RF - Introduction Home : www.sharetechnote.com
What is RF ? It stands for Radio Frequency ? Then what is the Radio Frequency. Simple Definition from Wikipedia says as follows.
Radio frequency (RF) is a rate of oscillation in the range of about 3 kHz to 300 GHz, which corresponds to the frequency of radio waves, and the alternating currents which carry radio signals
Just in terms of concept, it may seem pretty simple, because most of RF system is made up of very similar conceptual blocks as shown below. The ideal operation of each components are very simple as described below.
Sounds simple ? yes, it may sound simple.. but in reality most of RF compononents are not only a technology but also an arts. The reason why this needs to art is as follows :
As any other form of art, it may take whole of your life to make it mature and satisfactory and it can never be achieved only by logics and theories. It would need a lot of creativity and never ending repetition of do-redo process.
My pages on RF would start with very beginner's level mostly for those who just started in this area and most of the contents will start with big pictures and overall concepts. It will take at least one or two years to improve these to the level which would help those who is working in this area as a serious engineer.
Before I go into the details of each RF components and subjects, let's briefly review the typical RF system and evolution of the system.
The three illustrations shown here is showing 'Reciever' path, but 'Transmitter' path is also very similar if you just replace 'LNA' part with PA (Power Amplifier) and change the direction of arrows.
Type 1 : Super heterodyne structure. I think this is still the most common architecture of RF system and it uses most of RF components we can think of. Basically there are three major sections in this system, RF-IF-Baseband. The existence of IF section is the main characteristics of Super Heterodyne structure. Even though this architecture is very complicated and you may need a lot of tunings for each of the components, you may get the best quality of signals. Most of the system which have to handle high power/high frequency or which have to achieve very high quality signal, e.g, base station or RF test equipments still use this architecture. As far as I remember, most of the mobile phone used this architecture even untile 5~6 years ago (around 2007)
Type 2 : Homodyne (Direct Conversion). Second type of the architecture is the one without IF section. It means that the signal get converted directly from RF to baseband and baseband to RF. That's why it is called 'Direct Conversion'. There used to be technical issues (e.g, DC offset or noise removal) and it is hard to do direct conversion when the RF frequency is very high. But the benefit for this system would be obvious. Less component, less cost and probably/hopefully less trouble for tuning components.
Now technology has been improved and mature enough to make practical use of this architecture in some area. As far as I know, most of the mobile phone we see in the market now (2013 as of now) would use this kind of architecture.
Type 3 : DigRF. This architecture would be the most recent and advanced form.
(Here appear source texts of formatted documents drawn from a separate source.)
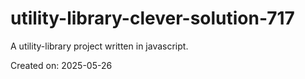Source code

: # utility-library-clever-solution-717

A utility-library project written in javascript.

Created on: 2025-05-26
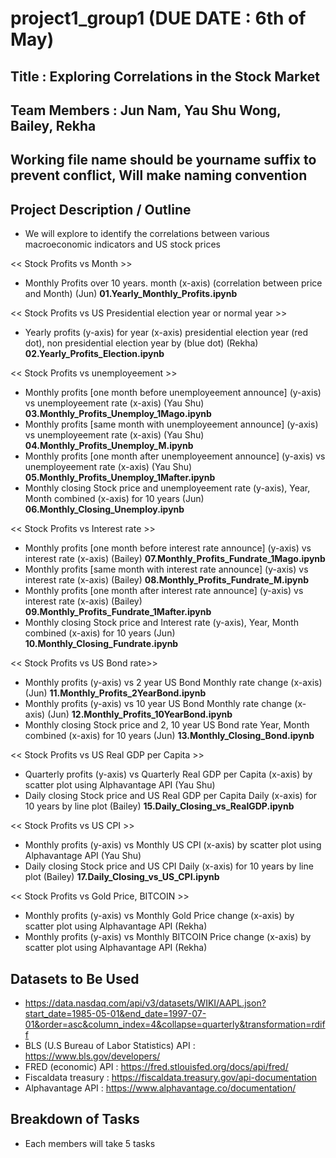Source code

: # project1_group1 (DUE DATE : 6th of May)

## Title : Exploring Correlations in the Stock Market

## Team Members : Jun Nam, Yau Shu Wong, Bailey, Rekha

## Working file name should be yourname suffix to prevent conflict, Will make naming convention

## Project Description / Outline  

- We will explore to identify the correlations between various macroeconomic indicators and US stock prices

<< Stock Profits vs Month >>
- Monthly Profits over 10 years. month (x-axis) (correlation between price and Month) (Jun) **01.Yearly_Monthly_Profits.ipynb**

<< Stock Profits vs US Presidential election year or normal year >>
- Yearly profits (y-axis) for year (x-axis) presidential election year (red dot), non presidential election year by (blue dot) (Rekha) **02.Yearly_Profits_Election.ipynb**

<< Stock Profits vs unemployeement >>
- Monthly profits [one month before unemployeement announce] (y-axis) vs unemployeement rate (x-axis) (Yau Shu) **03.Monthly_Profits_Unemploy_1Mago.ipynb**
- Monthly profits [same month with unemployeement announce] (y-axis) vs unemployeement rate (x-axis) (Yau Shu) **04.Monthly_Profits_Unemploy_M.ipynb**
- Monthly profits [one month after unemployeement announce] (y-axis) vs unemployeement rate (x-axis) (Yau Shu) **05.Monthly_Profits_Unemploy_1Mafter.ipynb**
- Monthly closing Stock price and unemployeement rate (y-axis), Year, Month combined (x-axis) for 10 years (Jun) **06.Monthly_Closing_Unemploy.ipynb**

<< Stock Profits vs Interest rate >>
- Monthly profits [one month before interest rate announce] (y-axis) vs interest rate (x-axis) (Bailey) **07.Monthly_Profits_Fundrate_1Mago.ipynb**
- Monthly profits [same month with interest rate announce] (y-axis) vs interest rate (x-axis) (Bailey) **08.Monthly_Profits_Fundrate_M.ipynb**
- Monthly profits [one month after interest rate announce] (y-axis) vs interest rate (x-axis) (Bailey) **09.Monthly_Profits_Fundrate_1Mafter.ipynb**
- Monthly closing Stock price and Interest rate (y-axis), Year, Month combined (x-axis) for 10 years (Jun) **10.Monthly_Closing_Fundrate.ipynb**

<< Stock Profits vs US Bond rate>>
- Monthly profits (y-axis) vs 2 year US Bond Monthly rate change (x-axis) (Jun) **11.Monthly_Profits_2YearBond.ipynb**
- Monthly profits (y-axis) vs 10 year US Bond Monthly rate change (x-axis) (Jun) **12.Monthly_Profits_10YearBond.ipynb**
- Monthly closing Stock price and 2, 10 year US Bond rate Year, Month combined (x-axis) for 10 years (Jun) **13.Monthly_Closing_Bond.ipynb**

<< Stock Profits vs US Real GDP per Capita >>
- Quarterly profits (y-axis) vs Quarterly Real GDP per Capita (x-axis) by scatter plot using Alphavantage API (Yau Shu)
- Daily closing Stock price and US Real GDP per Capita Daily (x-axis) for 10 years by line plot (Bailey) **15.Daily_Closing_vs_RealGDP.ipynb**

<< Stock Profits vs US CPI >>
- Monthly profits (y-axis) vs Monthly US CPI (x-axis) by scatter plot using Alphavantage API (Yau Shu)
- Daily closing Stock price and US CPI Daily (x-axis) for 10 years by line plot (Bailey) **17.Daily_Closing_vs_US_CPI.ipynb**

<< Stock Profits vs Gold Price, BITCOIN >>
- Monthly profits (y-axis) vs Monthly Gold Price change (x-axis) by scatter plot using Alphavantage API (Rekha)
- Monthly profits (y-axis) vs Monthly BITCOIN Price change (x-axis) by scatter plot using Alphavantage API (Rekha)

## Datasets to Be Used
- https://data.nasdaq.com/api/v3/datasets/WIKI/AAPL.json?start_date=1985-05-01&end_date=1997-07-01&order=asc&column_index=4&collapse=quarterly&transformation=rdiff
- BLS (U.S Bureau of Labor Statistics) API : https://www.bls.gov/developers/
- FRED (economic) API : https://fred.stlouisfed.org/docs/api/fred/
- Fiscaldata treasury : https://fiscaldata.treasury.gov/api-documentation
- Alphavantage API : https://www.alphavantage.co/documentation/

## Breakdown of Tasks
- Each members will take 5 tasks 

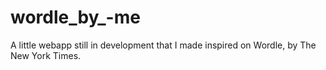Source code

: # wordle_by_-me
A little webapp still in development that I made inspired on Wordle, by The New York Times.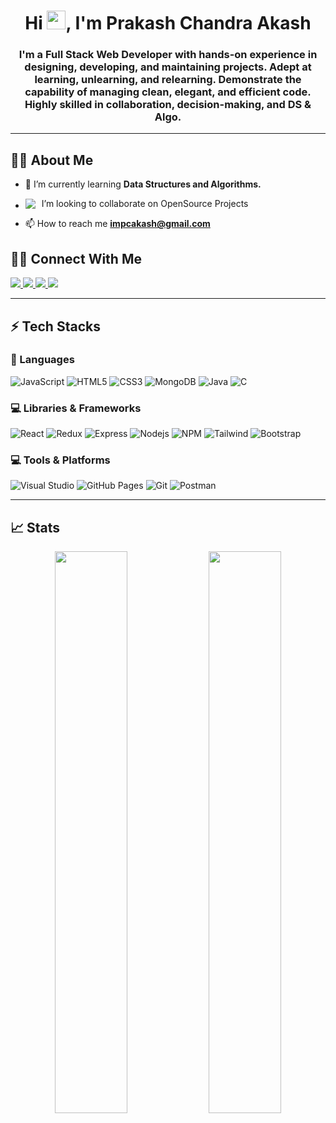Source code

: <h1 align="center">Hi <img src="https://raw.githubusercontent.com/MartinHeinz/MartinHeinz/master/wave.gif" width="30px" height="30px">, I'm Prakash Chandra Akash </h1>
<h3 align="center">I'm a Full Stack Web Developer with hands-on experience in designing, developing,
and maintaining projects. Adept at learning, unlearning, and relearning. Demonstrate the capability of managing
clean, elegant, and efficient code. Highly skilled in collaboration, decision-making,
and DS & Algo.</h3>

---


## 🙋‍♂️ About Me

- 🌱 I’m currently learning **Data Structures and Algorithms.**

- <p style="display:flex; align-items: center;"> <img src="https://img.icons8.com/color/18/000000/teamwork--v2.png" style="margin-right: 10px"/>  I’m looking to collaborate on OpenSource Projects </p>

- 📫 How to reach me **impcakash@gmail.com**

<!-- 	- 👨‍💻 Check my projects and portfolio **(https://impcakash.netlify.app/)**   -->



## 🧑🏻 Connect With Me

<p align="left">

<!--  
  <a href="https://impcakash.netlify.app/">
		<img src="https://img.shields.io/badge/portfolio-1AA260?style=for-the-badge&logo=About.me&logoColor=white" />
	</a>
-->

  <a href="https://www.linkedin.com/in/impcakash/">
   	<img src="https://img.shields.io/badge/LinkedIn-0077B5?style=for-the-badge&logo=linkedin&logoColor=white" />
   </a>

  <a href="https://twitter.com/_imprakash_">
   	<img src="https://img.shields.io/badge/Twitter-1DA1F2?style=for-the-badge&logo=twitter&logoColor=white" />
  </a>

  <a href="https://medium.com/@impcakash">
		<img src="https://img.shields.io/badge/Medium-12100E?style=for-the-badge&logo=medium&logoColor=white" />
	</a>
  
  <a href="mailto:impcakash@gmail.com">
		<img src="https://img.shields.io/badge/Gmail-D14836?style=for-the-badge&logo=gmail&logoColor=white" />
	</a>

</p>

---


## ⚡ Tech Stacks

### 🚀 Languages

![JavaScript](https://img.shields.io/badge/JavaScript-323330?style=for-the-badge&logo=javascript&logoColor=F7DF1E)
![HTML5](https://img.shields.io/badge/HTML5-E34F26?style=for-the-badge&logo=html5&logoColor=white)
![CSS3](https://img.shields.io/badge/CSS3-1572B6?style=for-the-badge&logo=css3&logoColor=white)
![MongoDB](https://img.shields.io/badge/MongoDB-white?style=for-the-badge&logo=mongodb&logoColor=4EA94B)
![Java](https://img.shields.io/badge/Java-ED8B00?style=for-the-badge&logo=java&logoColor=white)
![C](https://img.shields.io/badge/C-00599C?style=for-the-badge&logo=c&logoColor=white)

### 💻 Libraries & Frameworks

![React](https://img.shields.io/badge/React-20232A?style=for-the-badge&logo=react&logoColor=61DAFB)
![Redux](https://img.shields.io/badge/Redux-593D88?style=for-the-badge&logo=redux&logoColor=white)
![Express](https://img.shields.io/badge/Express.js-000000?style=for-the-badge&logo=express&logoColor=white)
![Nodejs](https://img.shields.io/badge/Node.js-339933?style=for-the-badge&logo=nodedotjs&logoColor=white)
![NPM](https://img.shields.io/badge/npm-CB3837?style=for-the-badge&logo=npm&logoColor=white)
![Tailwind](https://img.shields.io/badge/Tailwind_CSS-38B2AC?style=for-the-badge&logo=tailwind-css&logoColor=white)
![Bootstrap](https://img.shields.io/badge/Bootstrap-563D7C?style=for-the-badge&logo=bootstrap&logoColor=white)

### 💻 Tools & Platforms

![Visual Studio](https://img.shields.io/badge/Visual_Studio_Code-0078D4?style=for-the-badge&logo=visual%20studio%20code&logoColor=white)
![GitHub Pages](https://img.shields.io/badge/GitHub_Pages-100000?style=for-the-badge&logo=github&logoColor=white)
![Git](https://img.shields.io/badge/Git-F05032?style=for-the-badge&logo=git&logoColor=white)
![Postman](https://img.shields.io/badge/Postman-FF6C37?style=for-the-badge&logo=Postman&logoColor=white)

---


## 📈 Stats

<p align="center">
  <img width="48%" src="https://github-readme-stats.vercel.app/api?username=impcakash&show_icons=true&hide_border=true&theme=radical" />
  <img width="48%" src="https://github-readme-streak-stats.herokuapp.com/?user=impcakash&hide_border=true&theme=radical" />
</p>

<!-- --- -->

<!-- ![Prakash's GitHub activity graph](https://activity-graph.herokuapp.com/graph?username=impcakash&hide_border=true&theme=redical) -->

<!-- <div align="center">
<br><p align="centre"><b>Visitors Count</b></p>  
<p align="center"><img align="center" src="https://profile-counter.glitch.me/{impcakash}/count.svg" /></p> 
<br></div> -->
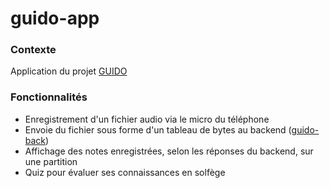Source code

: # guido-app

### Contexte
Application du projet [GUIDO](https://github.com/PaulPaillet/ELIMP)

### Fonctionnalités
* Enregistrement d'un fichier audio via le micro du téléphone
* Envoie du fichier sous forme d'un tableau de bytes au backend ([guido-back](https://github.com/PaulPaillet/guido-back))
* Affichage des notes enregistrées, selon les réponses du backend, sur une partition
* Quiz pour évaluer ses connaissances en solfège
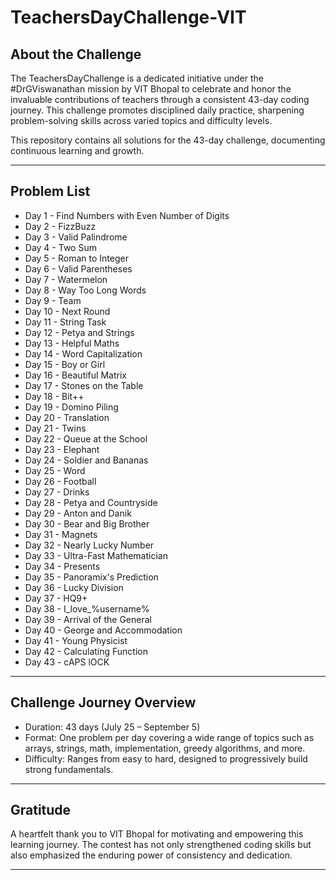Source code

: # TeachersDayChallenge-VIT

## About the Challenge

The TeachersDayChallenge is a dedicated initiative under the #DrGViswanathan mission by VIT Bhopal to celebrate and honor the invaluable contributions of teachers through a consistent 43-day coding journey. This challenge promotes disciplined daily practice, sharpening problem-solving skills across varied topics and difficulty levels.

This repository contains all solutions for the 43-day challenge, documenting continuous learning and growth.

---

## Problem List

- Day 1 - Find Numbers with Even Number of Digits  
- Day 2 - FizzBuzz  
- Day 3 - Valid Palindrome  
- Day 4 - Two Sum  
- Day 5 - Roman to Integer  
- Day 6 - Valid Parentheses  
- Day 7 - Watermelon  
- Day 8 - Way Too Long Words  
- Day 9 - Team  
- Day 10 - Next Round  
- Day 11 - String Task  
- Day 12 - Petya and Strings  
- Day 13 - Helpful Maths  
- Day 14 - Word Capitalization  
- Day 15 - Boy or Girl  
- Day 16 - Beautiful Matrix  
- Day 17 - Stones on the Table  
- Day 18 - Bit++  
- Day 19 - Domino Piling  
- Day 20 - Translation  
- Day 21 - Twins  
- Day 22 - Queue at the School  
- Day 23 - Elephant  
- Day 24 - Soldier and Bananas  
- Day 25 - Word  
- Day 26 - Football  
- Day 27 - Drinks  
- Day 28 - Petya and Countryside  
- Day 29 - Anton and Danik  
- Day 30 - Bear and Big Brother  
- Day 31 - Magnets  
- Day 32 - Nearly Lucky Number  
- Day 33 - Ultra-Fast Mathematician  
- Day 34 - Presents  
- Day 35 - Panoramix's Prediction  
- Day 36 - Lucky Division  
- Day 37 - HQ9+  
- Day 38 - I_love_%username%  
- Day 39 - Arrival of the General  
- Day 40 - George and Accommodation  
- Day 41 - Young Physicist  
- Day 42 - Calculating Function  
- Day 43 - cAPS lOCK  

---

## Challenge Journey Overview

- Duration: 43 days (July 25 – September 5)
- Format: One problem per day covering a wide range of topics such as arrays, strings, math, implementation, greedy algorithms, and more.
- Difficulty: Ranges from easy to hard, designed to progressively build strong fundamentals.

---

## Gratitude

A heartfelt thank you to VIT Bhopal for motivating and empowering this learning journey. The contest has not only strengthened coding skills but also emphasized the enduring power of consistency and dedication.

---


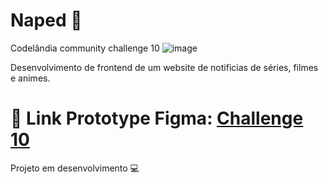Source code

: # Naped :dart: 

Codelândia community challenge 10
![image](https://user-images.githubusercontent.com/99693673/212971769-cc3748e0-c354-4fa9-8b56-2da3241736ab.png)


Desenvolvimento de frontend de um website de notificias de séries, filmes e animes.

# 🚀 Link Prototype Figma: [Challenge 10](https://www.figma.com/file/zDOd9QQv8dwOurj20ZOn3f/Desafios---Codel%C3%A2ndia-(Copy)?node-id=15409%3A2&t=K3e5EFzQnsF46s0s-0)

Projeto em desenvolvimento :computer: 
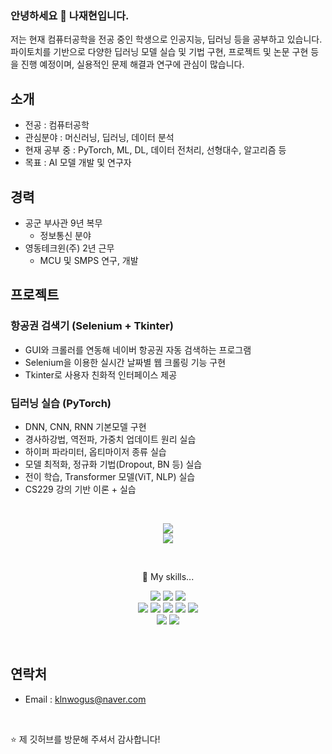 ### 안녕하세요 👋 나재현입니다.
저는 현재 컴퓨터공학을 전공 중인 학생으로 인공지능, 딥러닝 등을 공부하고 있습니다. 파이토치를 기반으로 다양한 딥러닝 모델 실습 및 기법 구현, 프로젝트 및 논문 구현 등을 진행 예정이며, 실용적인 문제 해결과 연구에 관심이 많습니다.

## 소개
- 전공 : 컴퓨터공학
- 관심분야 : 머신러닝, 딥러닝, 데이터 분석
- 현재 공부 중 : PyTorch, ML, DL, 데이터 전처리, 선형대수, 알고리즘 등
- 목표 : AI 모델 개발 및 연구자

## 경력
- 공군 부사관 9년 복무
  - 정보통신 분야
- 영동테크윈(주) 2년 근무
  - MCU 및 SMPS 연구, 개발

## 프로젝트
### 항공권 검색기 (Selenium + Tkinter)
- GUI와 크롤러를 연동해 네이버 항공권 자동 검색하는 프로그램
- Selenium을 이용한 실시간 날짜별 웹 크롤링 기능 구현
- Tkinter로 사용자 친화적 인터페이스 제공

### 딥러닝 실습 (PyTorch)
- DNN, CNN, RNN 기본모델 구현
- 경사하강법, 역전파, 가중치 업데이트 원리 실습
- 하이퍼 파라미터, 옵티마이저 종류 실습
- 모델 최적화, 정규화 기법(Dropout, BN 등) 실습
- 전이 학습, Transformer 모델(ViT, NLP) 실습
- CS229 강의 기반 이론 + 실습
<br/>

<p align="center">
<img src="https://github-readme-stats.vercel.app/api/top-langs/?username=JHN-noob"/>
<br>
<img src="https://github-readme-stats.vercel.app/api?username=JHN-noob"/>
</p>
<br/>

<p align="center">
🌱 My skills...
</p>

<p align="center">
<img src="https://img.shields.io/badge/GitHub-100000?style=for-the-badge&logo=github&logoColor=white"/>
<img src="https://img.shields.io/badge/Kaggle-20BEFF?style=for-the-badge&logo=Kaggle&logoColor=white"/>
<img src="https://img.shields.io/badge/Windows-0078D6?style=for-the-badge&logo=windows&logoColor=white"/>
<br>
<img src="https://img.shields.io/badge/Python-14354C?style=for-the-badge&logo=python&logoColor=white"/>
<img src="https://img.shields.io/badge/PyTorch-F15B2A?style=for-the-badge&logo=pytorch&logoColor=white"/>
<img src="https://img.shields.io/badge/ML-3361CC?style=for-the-badge"/>
<img src="https://img.shields.io/badge/DL-7B00FF?style=for-the-badge"/>
<img src="https://img.shields.io/badge/MySQL-00000F?style=for-the-badge&logo=mysql&logoColor=white"/>
<br>
<img src="https://img.shields.io/badge/VSCode-0078D4?style=for-the-badge&logo=visual%20studio%20code&logoColor=white"/>
<img src="https://img.shields.io/badge/Jupyter_Notebook-FF3621?style=for-the-badge&logo=jupyter&20notebook&logoColor=white"/>
</p>
<br/>

## 연락처
- Email : klnwogus@naver.com
<br/>

⭐️ 제 깃허브를 방문해 주셔서 감사합니다!
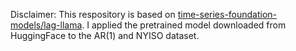 Disclaimer: This respository is based on [time-series-foundation-models/lag-llama](https://github.com/time-series-foundation-models/lag-llama). I applied the pretrained model downloaded from HuggingFace to the AR(1) and NYISO dataset.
The basic idea would be to simplify the RF system even simpler (comparing to type 1 and 2) by putting most of RF components into a single RF IC chip and communicate directly with the baseband chipset. The DigRF chipset has two different type of interfaces. On one side, there is interface which transmit and receive RF signal and on the other side there is interface which send and receive baseband signal. This architecture is not very widely accepted, but it has been used for a couple of years in some mobile phone and it is getting wider and wider ground as mobile phone technology evolves (e.g, from GSM/CDMA to UMTS and from UMTS to LTE.)
If you are interested in further details DigRF, refer to following links.
The illustrations shown above shows only a single direction (reciever path) to make it simpler, but most communication system has both reciever path and transmitter path as shown below. You would notice that overall picture is very similar between reciever path and transmitter path. This would be good enough for high level understanding, but if you are the RF engineer working on this you would know a lot of subtle differences among the components being used for reciever path and transmitter path.